Chile’s unrest has seen strong repression from the state — impacts from tear gas canisters have left people blinded, in comatose, or killed. Santiago’s downtown district hasn’t stopped reeking of teargas for five months straight, testifying to the intoxicating measures the Chilean police force is putting upon the protesters.
Here Tijoux evokes the movement of her country and integrates it into the aesthetic of her video. Her dancers are hooded, masked, disguised: they wear protective gear. This feels like a conceptual exploration of Armageddon, but these are the real measures needed if you want to protest in modern-day Chile.
The song is not only Chilean in style, but it is also in speech.

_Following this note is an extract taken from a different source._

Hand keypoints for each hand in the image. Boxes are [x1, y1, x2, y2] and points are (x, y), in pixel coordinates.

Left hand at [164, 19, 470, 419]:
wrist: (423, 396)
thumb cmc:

Tijoux deliberately rhymes Chilean accents in her chorus “este sistema se cae cae / si tu no comprai” — (the system will fall / if you don’t buy), a nod to the movement’s fierce criticism of neoliberalism.

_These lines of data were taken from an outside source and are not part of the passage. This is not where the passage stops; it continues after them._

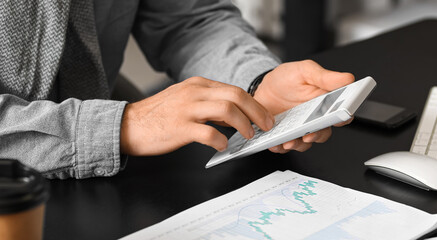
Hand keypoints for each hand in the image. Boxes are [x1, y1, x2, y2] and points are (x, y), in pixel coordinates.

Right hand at [120, 77, 273, 155]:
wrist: (128, 124)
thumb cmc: (158, 115)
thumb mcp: (186, 100)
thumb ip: (209, 104)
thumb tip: (235, 115)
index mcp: (198, 85)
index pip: (234, 89)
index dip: (254, 104)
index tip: (264, 116)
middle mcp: (194, 93)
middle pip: (236, 96)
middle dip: (256, 112)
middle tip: (266, 125)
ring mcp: (187, 109)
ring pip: (226, 110)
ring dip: (243, 124)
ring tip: (248, 135)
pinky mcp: (180, 128)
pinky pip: (208, 133)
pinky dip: (221, 140)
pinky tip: (223, 147)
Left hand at [253, 60, 354, 152]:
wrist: (264, 88)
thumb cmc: (287, 79)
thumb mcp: (305, 71)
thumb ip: (325, 77)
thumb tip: (347, 78)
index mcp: (325, 103)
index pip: (341, 114)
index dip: (343, 117)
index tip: (338, 116)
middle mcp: (315, 119)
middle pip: (324, 132)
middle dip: (318, 135)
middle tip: (310, 133)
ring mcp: (300, 129)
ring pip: (306, 143)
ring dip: (299, 144)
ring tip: (289, 140)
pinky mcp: (285, 136)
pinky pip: (286, 146)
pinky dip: (281, 146)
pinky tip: (276, 142)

Fellow Chilean musician Alex Antwander also stars in the video — he’s an artist who has similarly coupled critical, politically-charged lyrics with danceable beats.
Since the 90s, Tijoux has highlighted injustices in Chile. From spitting “escuchan fascistas inmorales somos todo iguales” in 1999’s “El Paro”, to soundtracking the 2011 Chilean protests over education in “Shock”, and addressing feminist and indigenous rights in 2014’s “Antipatriarca” and “Somos Sur” respectively. It’s tempting to say Tijoux is a visionary, but she’s not. She has always spoken up for minority rights and has paved a way for a greater understanding of their respective issues. It’s not that she’s ahead of a majority — it’s that the majority are slow to catch on.
In October 2019, Chile woke up to what Tijoux had been addressing in her music for decades — the movement has called itself Chile Desperto (Chile Woke Up). With this in mind, it’s no wonder why Tijoux has found a reason to dance. “Facing authoritarianism, unrelenting hatred for the other, we again return to ‘Art,’ with all its force,” says Tijoux about the music she has been working on. “Art that is charged with music and colour. Art that responds in dance, an organized movement of beautiful rebellion. This is why we decided to make a danceable album. It is our profound belief that from pain, the purest act of love and resistance is born. Antifa Dance.”
“Antifa Dance” will feature on Ana Tijoux’s next album, her first for six years, which will be released later in 2020.